Erica, I'm not sure if you're still monitoring this thread but I just found this site and reading through your post got me thinking about a few things...
there is no going back once they cross that line with you(or any CMT)...
...attraction is just that, an attraction- who's magnetic polarity will not change unless acted upon by some other force. someone so bold as to disrespect our profession by assuming the falsely hyped stereotype(prostitution) about Massage Therapists in the new pop culture and act upon it, will continue to do so until the reward for that behavior is no longer reinforced. good for you in standing your ground and thank you.

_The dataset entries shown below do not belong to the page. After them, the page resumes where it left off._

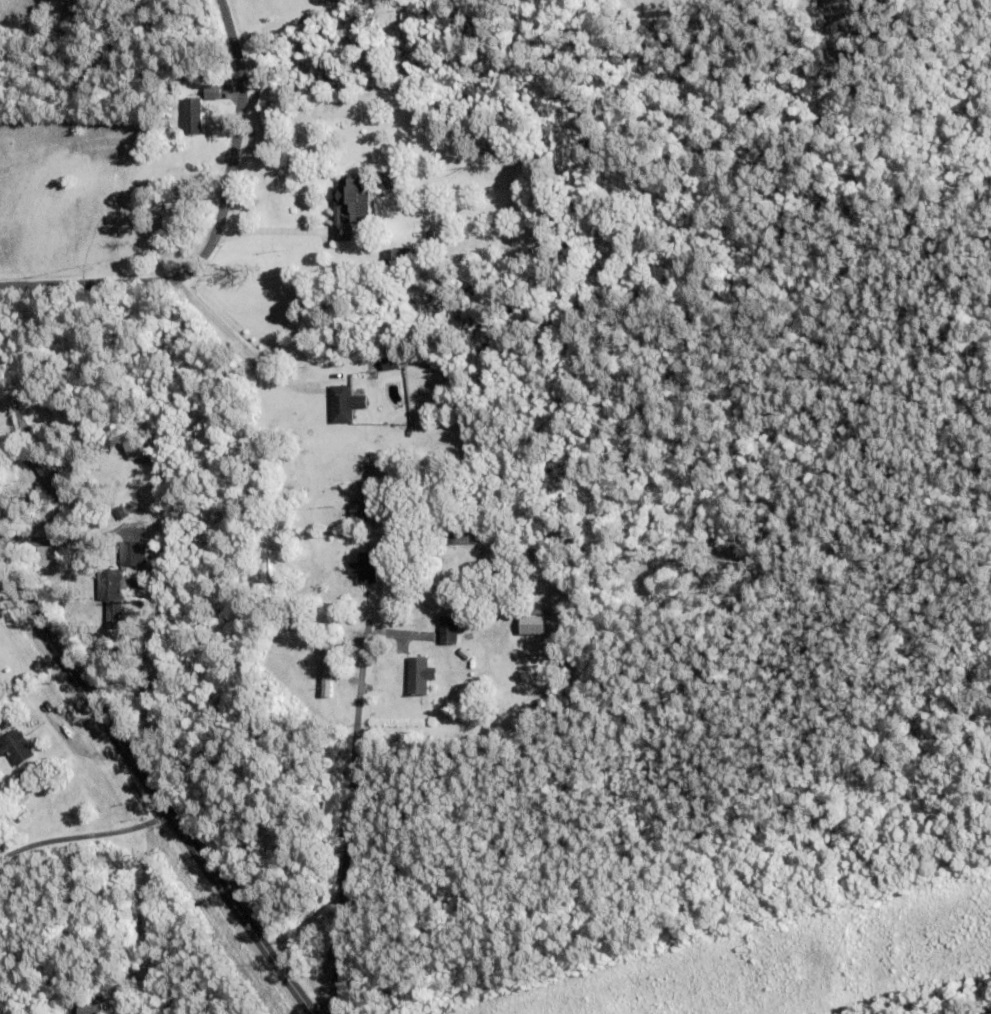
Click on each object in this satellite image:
building: (193, 115)
building: (386, 180)
building: (350, 205)
road: (268, 229)
road: (212, 231)
building: (430, 234)
building: (397, 256)
road: (240, 345)
building: (391, 362)
building: (345, 403)
building: (21, 417)
building: (135, 446)
building: (52, 477)
building: (397, 501)
building: (375, 502)
building: (358, 519)
building: (459, 537)
building: (132, 554)
building: (366, 567)
building: (112, 594)
building: (533, 622)
building: (450, 629)
building: (419, 676)
building: (326, 677)
building: (16, 747)
building: (39, 769)
road: (154, 793)
road: (349, 818)
road: (84, 838)
building: (141, 874)
road: (148, 924)
building: (92, 1008)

I believe if you continue a disrespected and cheapened professional relationship it remains cheapened and you might as well charge less for it and call it something else... so now, there is one more person in the world who will see differently and respect the role of the Massage Therapist in society and perhaps, even, will direct others in the course of normal conversation to do the same.
my main employment is totally unrelated to the MT field so I was always picky in to whom, or how I introduced myself as a CMT in my personal or business relationships. some acquaintances in some circumstances may get mixed messages in the how and why you are advertising to them...

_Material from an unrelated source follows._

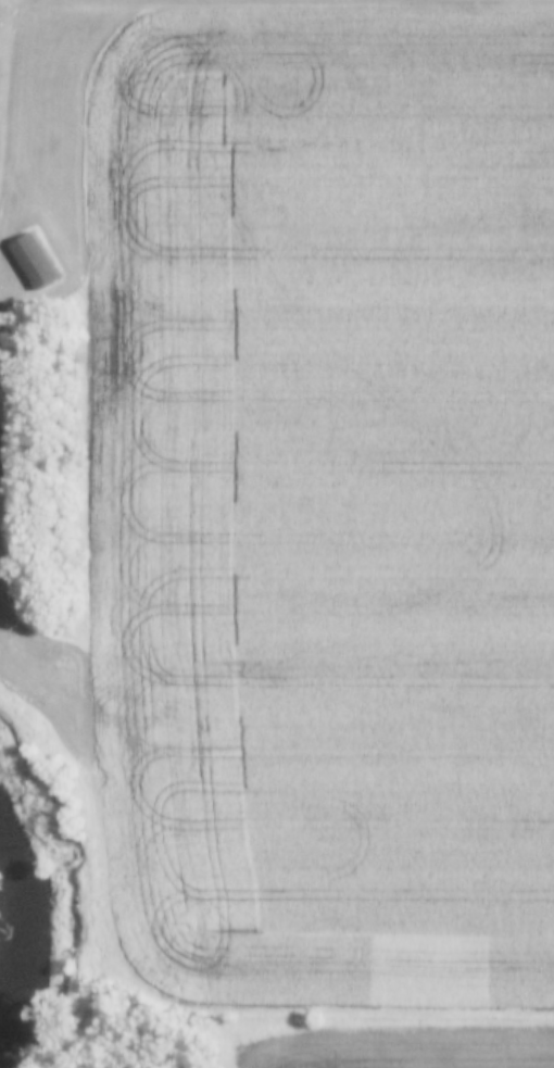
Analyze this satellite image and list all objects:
building: (32, 262)
building: (3, 469)
river: (26, 903)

... that made me wonder about your situation. when 'Dan' first approached you, did he maybe get the idea in yoga class that you were single and 'looking'? and just approaching you after class to make a pass at you? the (otherwise professional on your part) invitation to your 'private massage studio' might sound like something completely different to some young buck with 'mad cows disease'... and hence the 'Super Best Friends Discount' after the first session, 'my place for yoga' after the second session, etc...
you mentioned that the floor or apartment building? where your studio is/was located was unoccupied at that time when the incident occurred...
the type of your practice and location may dictate a few extra steps on your part to command the respect of a more clinical therapeutic massage office setting with multiple practitioners and office personnel running around during daylight business hours.
I don't think 'Dan the Man' should refrain from receiving professional massage altogether, but rather, should go get more massages from therapists like you Erica, with that good strong work ethic that gets offended by unwarranted solicitation... that should be all he needs to get over his boundary issues between personal/sexual touch and the Therapeutic Touch practiced by us.
as for me, if someone makes a sexual attraction known, its over. period. refer out. that also includes myself; I usually have the restraint of a shaolin monk, but if ever even just my thoughts were to wander towards the 'other side'... our professional relationship is over and I'd be obligated to refer out.
there are plenty of other good Massage Therapists out there willing to help- I'm one of them...
CJ
nothing wrong with what you did. it takes professional courage and courtesy to do what you did. this is exactly what we advise when we are asked by new massage therapists. the key is professional tone and a cordial demeanor/relationship if you run into the individual.